DATA SECTION -
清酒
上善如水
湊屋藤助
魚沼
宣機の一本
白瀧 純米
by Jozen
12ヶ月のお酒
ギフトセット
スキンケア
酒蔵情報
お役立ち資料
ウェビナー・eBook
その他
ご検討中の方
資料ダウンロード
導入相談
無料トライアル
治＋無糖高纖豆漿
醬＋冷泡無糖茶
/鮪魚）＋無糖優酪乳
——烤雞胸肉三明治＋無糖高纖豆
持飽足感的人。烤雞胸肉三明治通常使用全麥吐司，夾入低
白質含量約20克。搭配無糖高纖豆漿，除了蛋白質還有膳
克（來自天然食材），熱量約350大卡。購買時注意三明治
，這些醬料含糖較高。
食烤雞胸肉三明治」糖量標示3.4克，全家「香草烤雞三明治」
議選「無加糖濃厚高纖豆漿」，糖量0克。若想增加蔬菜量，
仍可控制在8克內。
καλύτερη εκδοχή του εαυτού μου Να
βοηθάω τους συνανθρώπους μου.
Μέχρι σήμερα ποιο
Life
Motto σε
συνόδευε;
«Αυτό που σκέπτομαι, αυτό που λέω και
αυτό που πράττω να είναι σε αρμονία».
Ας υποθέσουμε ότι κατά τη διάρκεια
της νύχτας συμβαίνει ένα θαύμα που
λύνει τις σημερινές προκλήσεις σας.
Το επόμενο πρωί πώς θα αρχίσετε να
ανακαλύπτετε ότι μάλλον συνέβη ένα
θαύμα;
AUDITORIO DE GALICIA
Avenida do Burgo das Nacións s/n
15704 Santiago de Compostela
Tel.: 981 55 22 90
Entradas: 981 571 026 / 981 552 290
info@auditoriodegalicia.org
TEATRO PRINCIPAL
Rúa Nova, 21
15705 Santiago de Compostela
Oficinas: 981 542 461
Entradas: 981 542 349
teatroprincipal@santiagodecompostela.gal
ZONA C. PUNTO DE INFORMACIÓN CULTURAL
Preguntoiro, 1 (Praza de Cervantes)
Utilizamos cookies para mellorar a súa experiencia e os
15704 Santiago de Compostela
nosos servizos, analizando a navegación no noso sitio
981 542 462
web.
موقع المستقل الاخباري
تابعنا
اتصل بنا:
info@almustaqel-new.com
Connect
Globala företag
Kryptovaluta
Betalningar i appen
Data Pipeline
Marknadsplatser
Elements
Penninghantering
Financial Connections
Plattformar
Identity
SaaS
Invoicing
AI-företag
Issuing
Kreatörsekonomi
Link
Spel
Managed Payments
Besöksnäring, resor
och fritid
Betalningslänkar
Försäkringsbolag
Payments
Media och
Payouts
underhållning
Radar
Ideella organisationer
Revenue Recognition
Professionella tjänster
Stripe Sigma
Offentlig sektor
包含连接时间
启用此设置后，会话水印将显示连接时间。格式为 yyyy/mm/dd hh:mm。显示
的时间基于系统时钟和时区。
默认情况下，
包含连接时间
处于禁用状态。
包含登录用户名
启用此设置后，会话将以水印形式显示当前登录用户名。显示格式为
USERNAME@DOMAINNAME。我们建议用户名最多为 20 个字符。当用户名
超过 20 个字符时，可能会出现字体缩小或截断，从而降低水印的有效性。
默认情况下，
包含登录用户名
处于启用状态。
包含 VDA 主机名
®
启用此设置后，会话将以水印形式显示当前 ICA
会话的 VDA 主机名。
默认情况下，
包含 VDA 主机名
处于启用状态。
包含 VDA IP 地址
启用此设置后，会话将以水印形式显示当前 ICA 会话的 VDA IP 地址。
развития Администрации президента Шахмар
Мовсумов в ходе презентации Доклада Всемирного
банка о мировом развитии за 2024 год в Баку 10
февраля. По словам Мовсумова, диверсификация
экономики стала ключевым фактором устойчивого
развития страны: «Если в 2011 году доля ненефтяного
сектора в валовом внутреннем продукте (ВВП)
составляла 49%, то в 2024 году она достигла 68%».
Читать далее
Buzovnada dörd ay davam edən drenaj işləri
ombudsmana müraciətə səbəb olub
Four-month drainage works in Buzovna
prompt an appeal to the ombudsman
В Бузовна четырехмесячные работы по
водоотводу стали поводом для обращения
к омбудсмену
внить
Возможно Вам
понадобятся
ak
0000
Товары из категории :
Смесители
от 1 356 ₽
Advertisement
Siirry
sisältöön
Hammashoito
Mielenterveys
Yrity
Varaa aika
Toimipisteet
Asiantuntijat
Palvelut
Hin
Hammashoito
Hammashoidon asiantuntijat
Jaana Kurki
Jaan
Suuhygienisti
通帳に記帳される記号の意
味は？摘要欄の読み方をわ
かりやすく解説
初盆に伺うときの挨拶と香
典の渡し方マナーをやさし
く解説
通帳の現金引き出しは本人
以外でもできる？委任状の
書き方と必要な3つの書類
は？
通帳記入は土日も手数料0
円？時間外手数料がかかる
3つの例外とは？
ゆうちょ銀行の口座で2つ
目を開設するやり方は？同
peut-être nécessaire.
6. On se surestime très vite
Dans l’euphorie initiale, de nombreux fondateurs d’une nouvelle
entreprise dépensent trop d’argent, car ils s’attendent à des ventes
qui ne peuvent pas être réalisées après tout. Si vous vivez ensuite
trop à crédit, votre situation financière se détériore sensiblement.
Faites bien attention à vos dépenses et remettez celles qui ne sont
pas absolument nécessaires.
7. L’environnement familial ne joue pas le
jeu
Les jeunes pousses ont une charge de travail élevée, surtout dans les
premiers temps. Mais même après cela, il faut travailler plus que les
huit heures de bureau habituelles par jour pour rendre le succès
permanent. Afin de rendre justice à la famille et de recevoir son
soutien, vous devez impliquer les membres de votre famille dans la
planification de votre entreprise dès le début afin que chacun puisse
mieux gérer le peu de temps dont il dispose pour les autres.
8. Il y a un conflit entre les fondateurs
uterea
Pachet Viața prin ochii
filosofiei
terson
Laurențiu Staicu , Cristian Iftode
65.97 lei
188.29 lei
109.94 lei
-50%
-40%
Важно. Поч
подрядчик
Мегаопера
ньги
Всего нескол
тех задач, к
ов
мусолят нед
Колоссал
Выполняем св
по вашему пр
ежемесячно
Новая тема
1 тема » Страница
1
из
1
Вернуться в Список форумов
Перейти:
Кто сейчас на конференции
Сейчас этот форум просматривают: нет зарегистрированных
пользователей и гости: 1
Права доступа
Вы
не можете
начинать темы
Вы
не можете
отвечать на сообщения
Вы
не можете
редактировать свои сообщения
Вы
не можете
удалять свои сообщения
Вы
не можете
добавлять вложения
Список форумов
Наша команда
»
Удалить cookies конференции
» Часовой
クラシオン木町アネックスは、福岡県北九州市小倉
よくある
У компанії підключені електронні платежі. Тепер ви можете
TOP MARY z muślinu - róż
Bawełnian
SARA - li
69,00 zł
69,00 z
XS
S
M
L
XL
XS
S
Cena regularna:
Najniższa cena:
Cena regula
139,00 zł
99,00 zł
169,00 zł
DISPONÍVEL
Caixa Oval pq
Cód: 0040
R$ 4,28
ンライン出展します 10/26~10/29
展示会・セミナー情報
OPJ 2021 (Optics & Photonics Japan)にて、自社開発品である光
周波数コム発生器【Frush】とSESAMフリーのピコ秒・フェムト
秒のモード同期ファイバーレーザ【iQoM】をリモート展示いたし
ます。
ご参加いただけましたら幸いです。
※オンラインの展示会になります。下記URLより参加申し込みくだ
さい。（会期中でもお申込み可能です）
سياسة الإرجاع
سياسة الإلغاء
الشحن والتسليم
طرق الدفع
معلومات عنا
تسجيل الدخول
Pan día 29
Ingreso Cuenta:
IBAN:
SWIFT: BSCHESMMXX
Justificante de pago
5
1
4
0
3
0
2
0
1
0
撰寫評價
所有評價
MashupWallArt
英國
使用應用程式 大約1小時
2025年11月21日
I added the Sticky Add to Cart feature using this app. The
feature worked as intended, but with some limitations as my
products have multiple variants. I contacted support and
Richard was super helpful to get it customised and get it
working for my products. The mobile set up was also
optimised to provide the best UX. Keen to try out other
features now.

TASK OBJECTIVE -
Give back exactly the lines starting at the one with "SWIFT: BSCHESMMXX" and running to the end of the listing. Include both ends.

OUTPUT -
SWIFT: BSCHESMMXX
Justificante de pago
5
1
4
0
3
0
2
0
1
0
撰寫評價
所有評價
MashupWallArt
英國
使用應用程式 大約1小時
2025年11月21日
I added the Sticky Add to Cart feature using this app. The
feature worked as intended, but with some limitations as my
products have multiple variants. I contacted support and
Richard was super helpful to get it customised and get it
working for my products. The mobile set up was also
optimised to provide the best UX. Keen to try out other
features now.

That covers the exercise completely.